Domino Man is an action game released in arcades by Bally Midway in 1983. The player controls a bespectacled, balding man, wearing a turtleneck sweater and sporting a mustache, who attempts to set up giant dominoes across the screen. The background music is "Maple Leaf Rag" by Scott Joplin.

== Gameplay ==
The goal of Domino Man is to set up a domino on every site marked by a black dot. Meanwhile, pedestrians meander throughout the playfield and may wander into dominoes, knocking them over. Domino Man can shove them away from the dominoes. A killer bee constantly appears trying to sting Domino Man. There is also a neighborhood bully who is much larger than Domino Man (who can be stunned but not shoved), and an invincible walking clock. Domino Man can set up dominoes, swing a domino as a weapon, and remove placed dominoes (which can be used to stop a cascade of falling dominoes). A Domino Man is lost if he is stung or the leftmost domino is disturbed.

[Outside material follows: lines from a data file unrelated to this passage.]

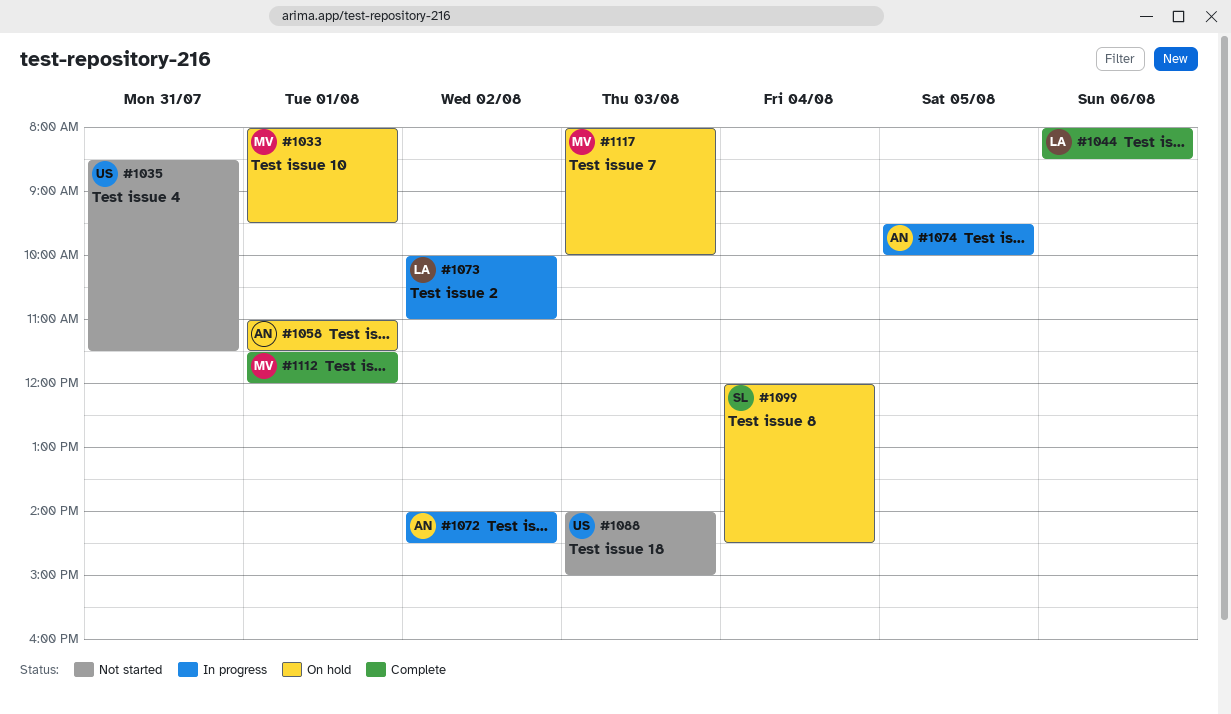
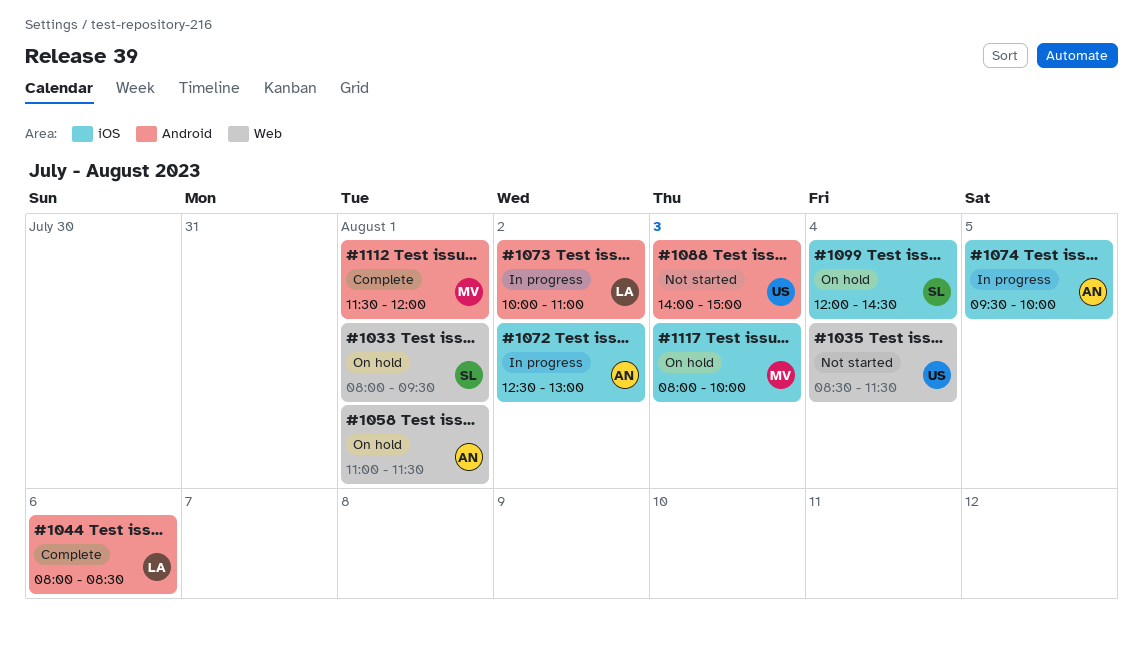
#1033, owner: MV -> SL
#1035, day: Jul 31 -> Aug 4
#1072, begins: 14:00 -> 12:30
#1072, ends: 14:30 -> 13:00

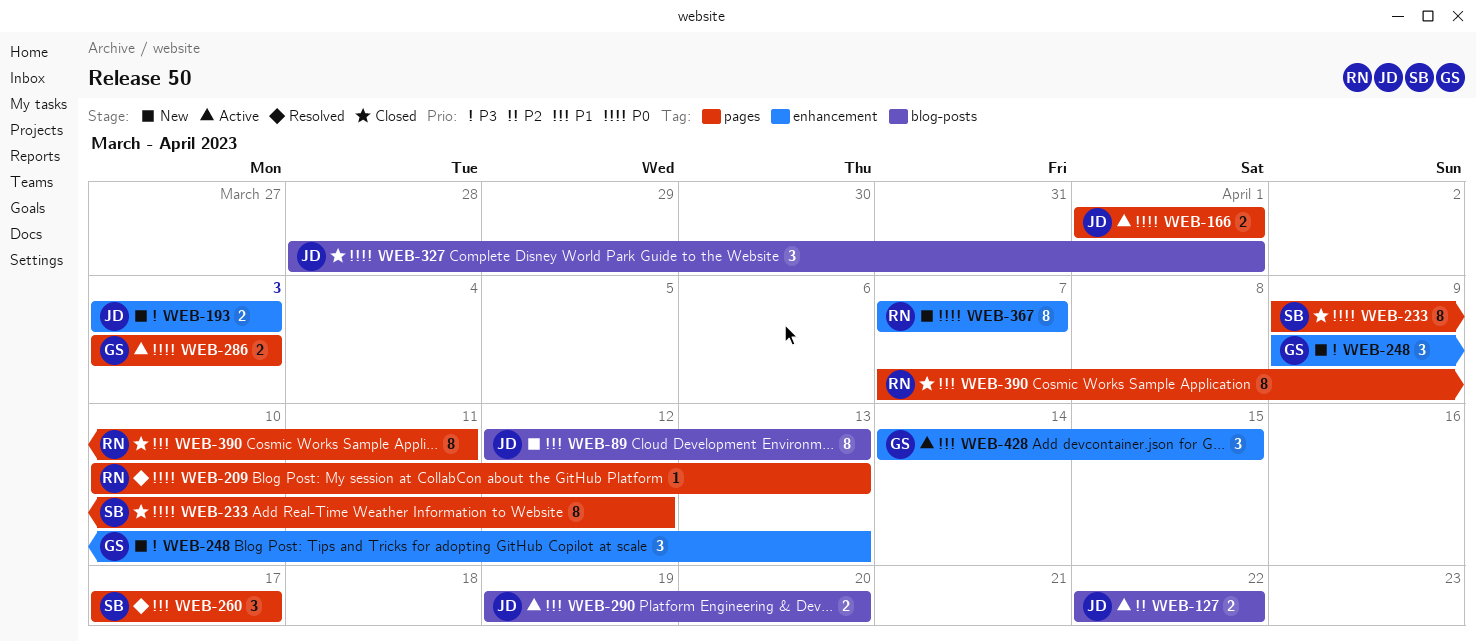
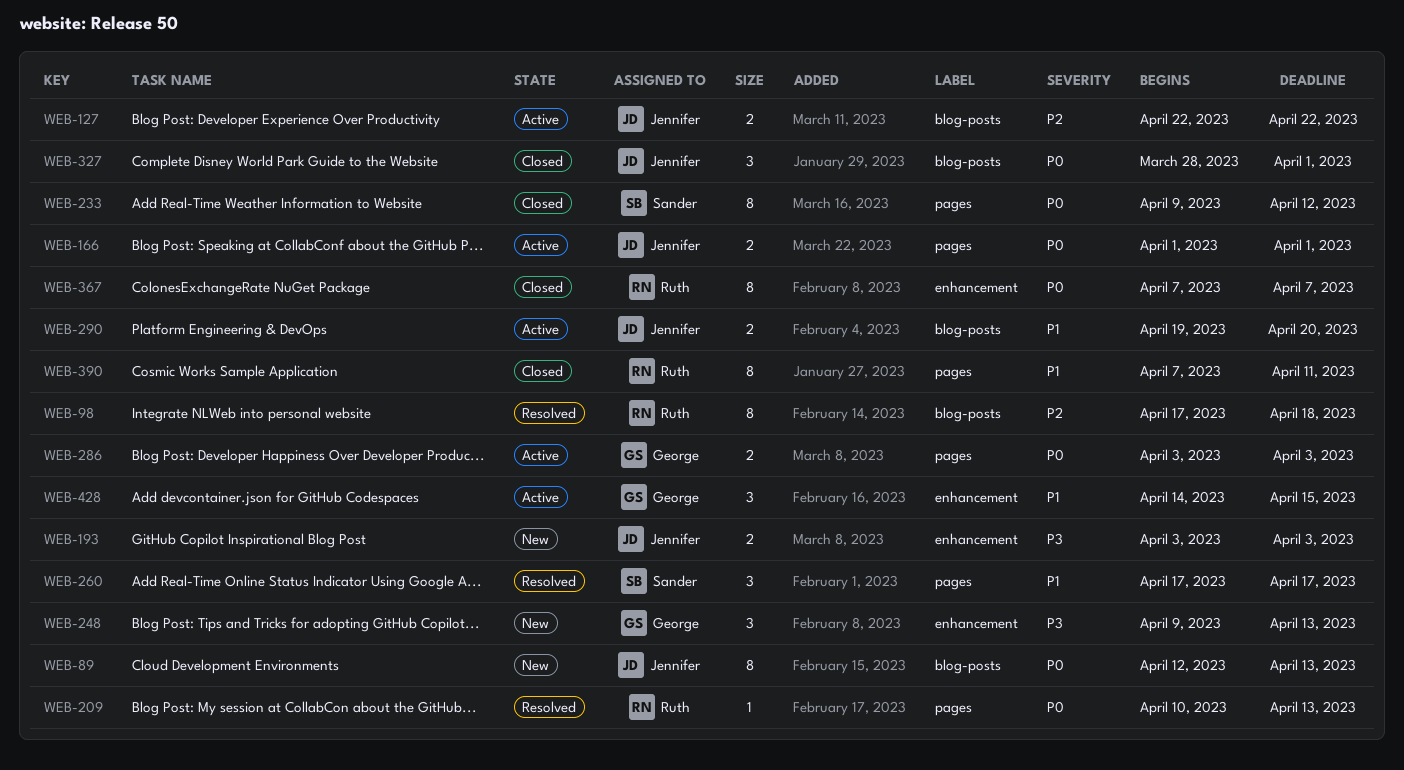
WEB-89, priority: P1 -> P0
WEB-98: none -> present
WEB-367, status: New -> Closed

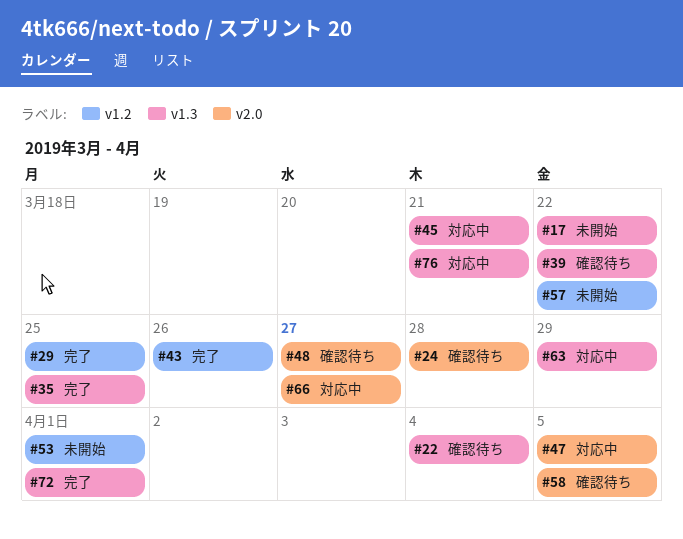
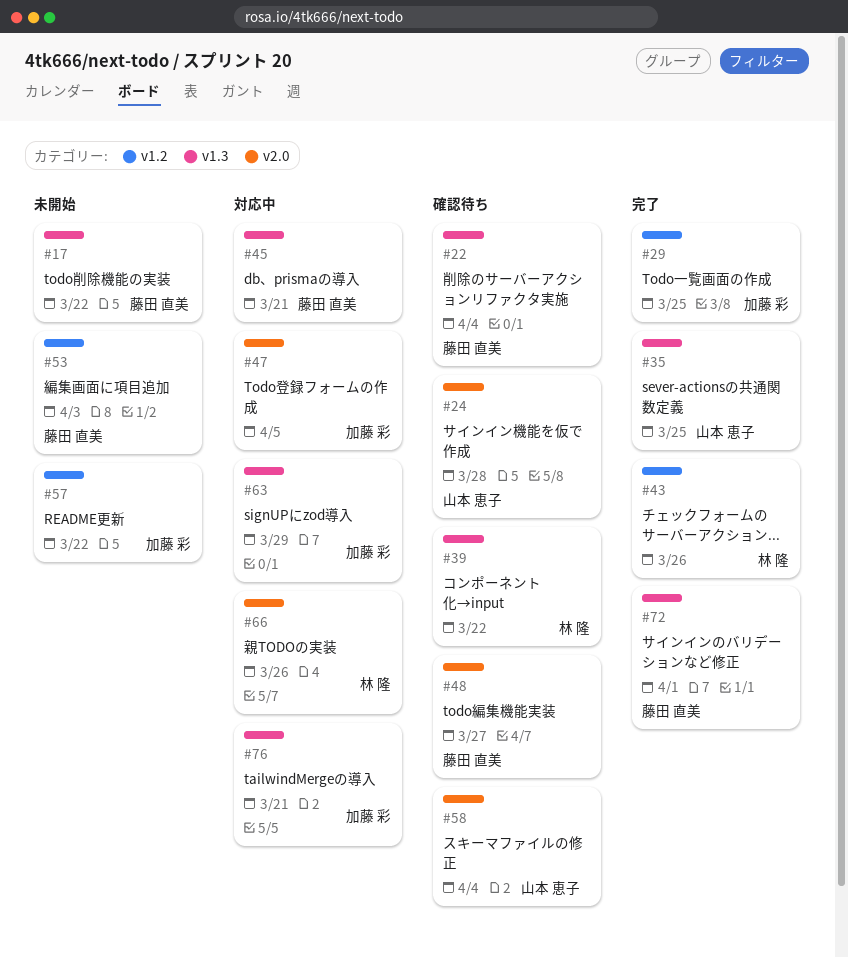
#53, due: Apr 1 -> Apr 3
#58, due: Apr 5 -> Apr 4
#66, due: Mar 27 -> Mar 26

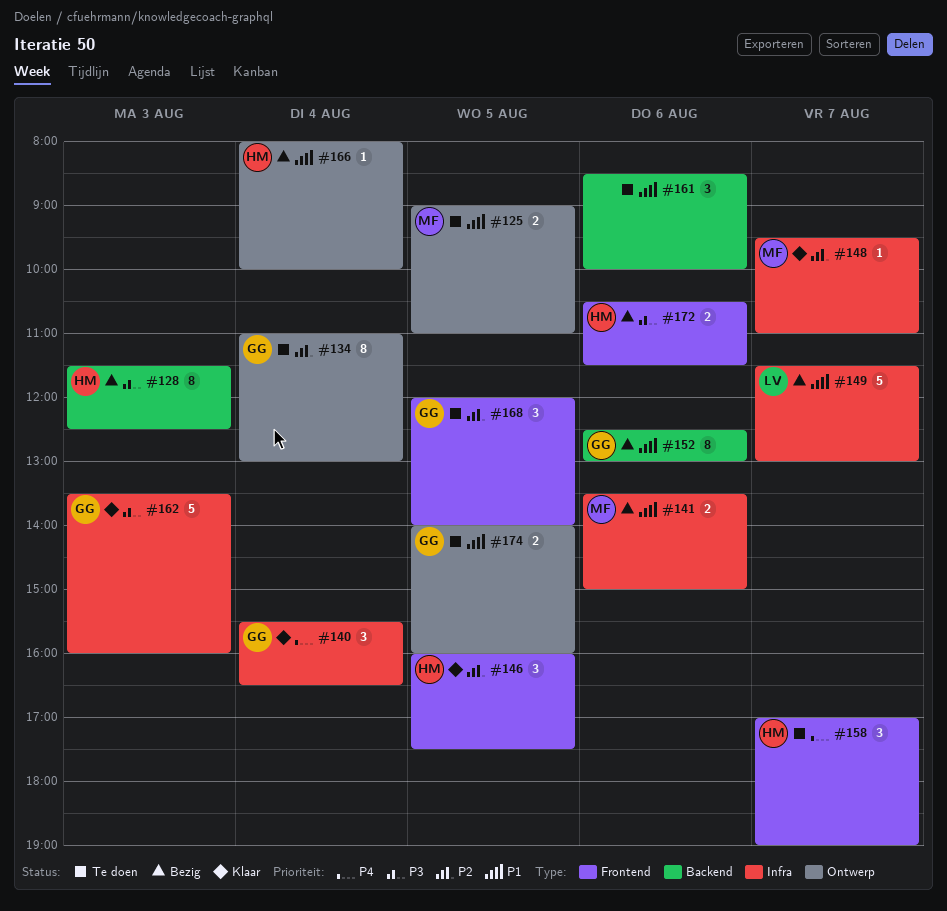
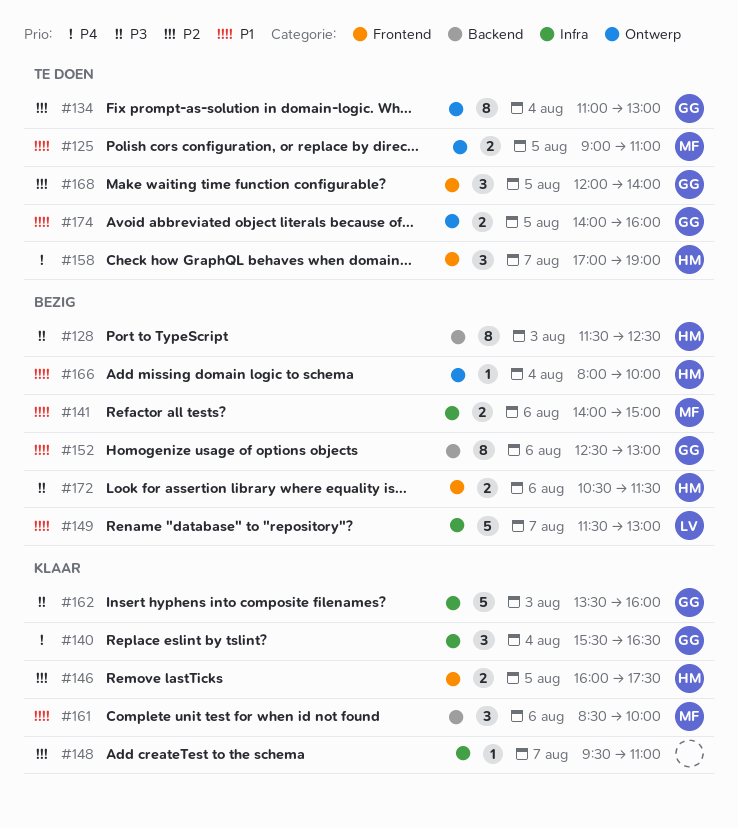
#141, begins: 13:30 -> 14:00
#146, estimate: 3 -> 2
#148, owner: MF -> none
#161, status: Te doen -> Klaar
#161, owner: none -> MF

After the player has set up all the dominoes, they will have a choice to either knock down all the dominoes or continue play in hopes of increasing the domino bonus value. After they have made the choice, they will move on to the next screen. If the player loses a life while trying to go for a higher bonus, the bonus resets to its base value (100). When the player chooses to knock down the dominoes, they then score the bonus value for each domino that falls down. The bonus then resets to 100.

When the game is over, a poem is displayed to evaluate the player's performance. For example:

Roses are red
Or so goes the verse,
You set up 52—
You could have done worse.

The main character in this game is very similar (if not the same) as the bartender in Tapper and one of the Timber lumberjacks.